She used a tool called Oscar from startup Intuitive AI as one such example. Oscar is a computer vision program designed to be installed in large public areas, such as sports stadiums or malls. Oscar is placed over waste containers and uses its vision to identify the waste people are carrying and how to properly sort the waste. For instance, it can identify a to-go coffee cup and note that the cup itself should be placed in the trash, while the cardboard sleeve can be recycled.
People who correctly follow Oscar’s instructions receive a discount on something related to the area where it is installed. For instance, if someone correctly sorts their waste with Oscar in a football stadium, Oscar could give them coupons for a drink and snack booth nearby.
Exponential EV increase
Electric-vehicle (EV) sales might have gotten off to a slow start, but that’s changing quickly. “We’ve got just under 5 million electric vehicles on the road as of 2018,” said Nat Bullard, global head of executive insights and head of content strategy for BloombergNEF.
To put those EV sales in perspective, it took about 60 months for carmakers to sell the first million EVs.
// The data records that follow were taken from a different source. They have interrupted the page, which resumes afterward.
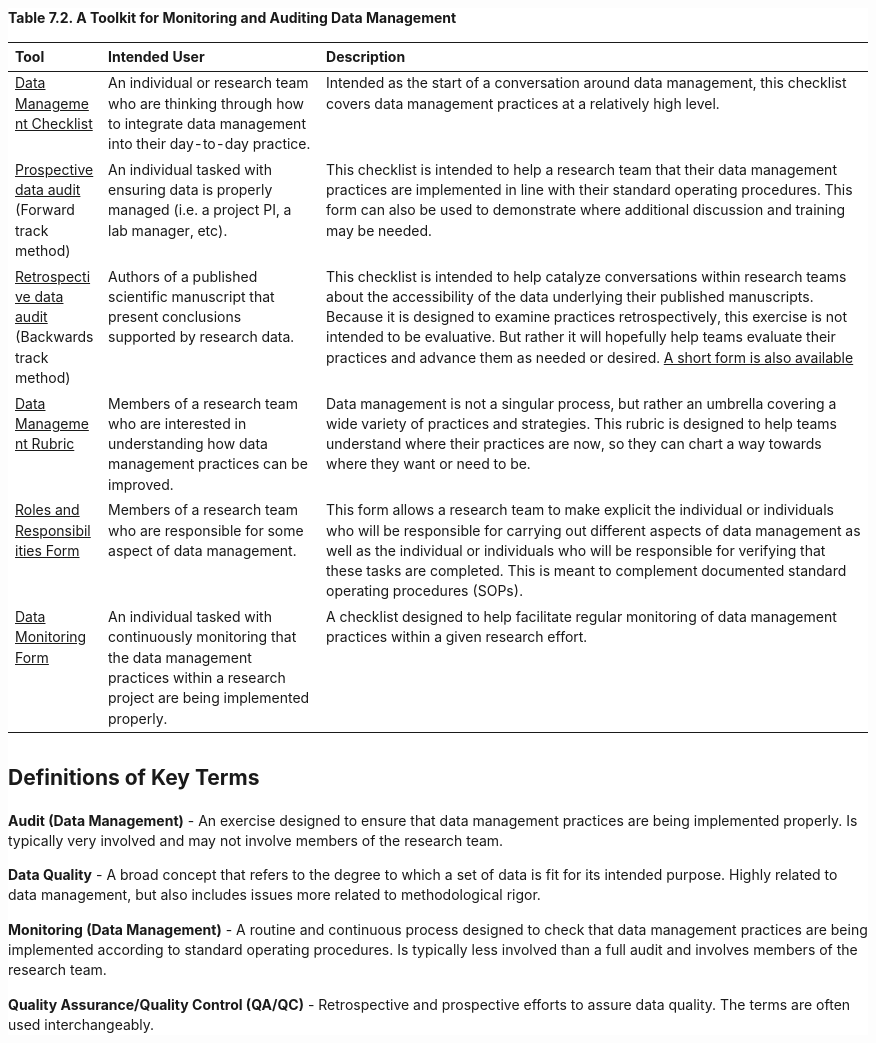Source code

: **Table 7.2. A Toolkit for Monitoring and Auditing Data Management**

| Tool | Intended User | Description |
| :---- | :---- | :---- |
| [Data Management Checklist](https://docs.google.com/document/d/1cPtDmz50TyIsOA7BqMkMbNh20p1rzNsKFOk-k6biHZg/edit?usp=sharing) | An individual or research team who are thinking through how to integrate data management into their day-to-day practice. | Intended as the start of a conversation around data management, this checklist covers data management practices at a relatively high level. |
| [Prospective data audit](https://docs.google.com/document/d/1nEc6qUiaS8WERjAGjzCtpDfGGWz1ZlenfJPZv_pdvEc/edit?usp=sharing) (Forward track method) | An individual tasked with ensuring data is properly managed (i.e. a project PI, a lab manager, etc). | This checklist is intended to help a research team that their data management practices are implemented in line with their standard operating procedures. This form can also be used to demonstrate where additional discussion and training may be needed. |
| [Retrospective data audit](https://docs.google.com/document/d/1jZMPPYIRxgPD24DC6ON-c4JTImHuGcTZ-1m1VtaHPro/edit?usp=sharing) (Backwards track method) | Authors of a published scientific manuscript that present conclusions supported by research data. | This checklist is intended to help catalyze conversations within research teams about the accessibility of the data underlying their published manuscripts. Because it is designed to examine practices retrospectively, this exercise is not intended to be evaluative. But rather it will hopefully help teams evaluate their practices and advance them as needed or desired. [A short form is also available](https://docs.google.com/document/d/1os4P77RIWVdQGXPH73pmiDYvvaWR8LZ2vynppjUj3xY/edit?usp=sharing)|
| [Data Management Rubric](https://docs.google.com/document/d/112T8LLfNzkzZ7Ywtm5KPlevJrX03Gq7gR7ibFvvo6Lw/edit?usp=sharing) | Members of a research team who are interested in understanding how data management practices can be improved. | Data management is not a singular process, but rather an umbrella covering a wide variety of practices and strategies.  This rubric is designed to help teams understand where their practices are now, so they can chart a way towards where they want or need to be. |
| [Roles and Responsibilities Form](https://docs.google.com/document/d/1WQQxipEb3ER04-riJ-1eogAjO7neDIIpcMijbhMIOyM/edit?usp=sharing) | Members of a research team who are responsible for some aspect of data management. | This form allows a research team to make explicit the individual or individuals who will be responsible for carrying out different aspects of data management as well as the individual or individuals who will be responsible for verifying that these tasks are completed. This is meant to complement documented standard operating procedures (SOPs). |
| [Data Monitoring Form](https://docs.google.com/document/d/1RdQhIMpM2nrJV0atubpuW6-O31cqcG0OHP_jQWBE7i8/edit?usp=sharing) | An individual tasked with continuously monitoring that the data management practices within a research project are being implemented properly. | A checklist designed to help facilitate regular monitoring of data management practices within a given research effort. |

## Definitions of Key Terms

**Audit (Data Management)** \- An exercise designed to ensure that data management practices are being implemented properly. Is typically very involved and may not involve members of the research team.

**Data Quality** \- A broad concept that refers to the degree to which a set of data is fit for its intended purpose. Highly related to data management, but also includes issues more related to methodological rigor.

**Monitoring (Data Management)** \- A routine and continuous process designed to check that data management practices are being implemented according to standard operating procedures. Is typically less involved than a full audit and involves members of the research team.

**Quality Assurance/Quality Control (QA/QC)** \- Retrospective and prospective efforts to assure data quality. The terms are often used interchangeably.


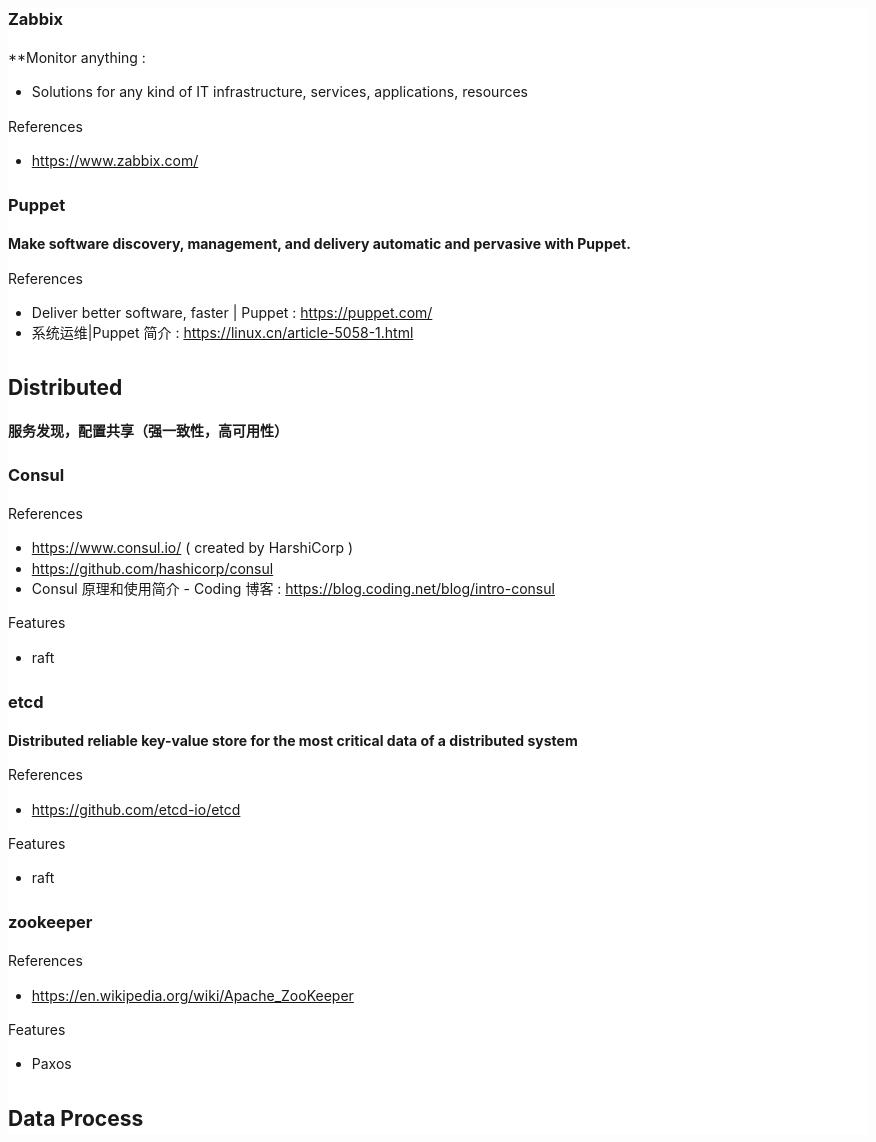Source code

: ### Zabbix

**Monitor anything :

- Solutions for any kind of IT infrastructure, services, applications, resources

References

- https://www.zabbix.com/

### Puppet

**Make software discovery, management, and delivery automatic and pervasive with Puppet.**

References

- Deliver better software, faster | Puppet : https://puppet.com/
- 系统运维|Puppet 简介 : https://linux.cn/article-5058-1.html

## Distributed

**服务发现，配置共享（强一致性，高可用性）**

### Consul

References

- https://www.consul.io/ ( created by HarshiCorp )
- https://github.com/hashicorp/consul
- Consul 原理和使用简介 - Coding 博客 : https://blog.coding.net/blog/intro-consul

Features

- raft

### etcd

**Distributed reliable key-value store for the most critical data of a distributed system**

References

- https://github.com/etcd-io/etcd

Features

- raft

### zookeeper

References

- https://en.wikipedia.org/wiki/Apache_ZooKeeper

Features

- Paxos

## Data Process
The fourth and fifth million EVs sold took about sixth months. Bullard shared projections from Bloomberg predicting that the upfront costs of EVs will compete with gas-guzzling consumer vehicles by 2024. Additionally, if the exponential increase in EV sales continues, Bloomberg projects that governments will lose approximately 1 trillion in fuel taxes by 2040.
In addition to hosting Bullard, Gilbarco also shared its own projections.
Deepesh Nayanar, marketing director for Gilbarco Veeder-Root, said that while the United States is still a huge market for vehicles, consumer power is shifting toward other countries as other automobile markets outside of America grow and evolve. “No carmaker makes a car for just one market,” said Nayanar, pointing out that the United States is the only developed nation that has not put a mandate in place to limit or eventually ban the traditional use of fossil fuels.
“A lot of cities have a goal of trying to get green by 2030, even in the U.S.,” said Nayanar. According to Gilbarco’s projections, EVs could be 10% of vehicles sold between 2025 and 2035.
“We’ve all seen the news that cyberattacks are increasing,” said Jeremiah Baker, co-founder of Acton, Mass.-based Netragard, a firm that specializes in finding and patching weak spots in its clients’ cybersecurity systems. “They’re not slowing down."
Unfortunately, companies often take far too long to detect data breaches, to the tune of 206 days, which is plenty of time for a bad actor to do damage. “Hackers will look for the weakest possible link in order to get into your organization,” said Baker, and often, the most vulnerable avenue of attack is through employees.
Baker said 91% of successful data breaches start with a spear phishing attack, in which hackers send an email or other online communication to an employee disguised as an innocent source—perhaps a co-worker or client. If employees are not on the lookout for such behavior, they could inadvertently give hackers access to their company’s systems.
The trick to stopping these attacks is to properly train employees, according to Baker. “If you don’t test your staff, the bad guys will do it for you,” he said.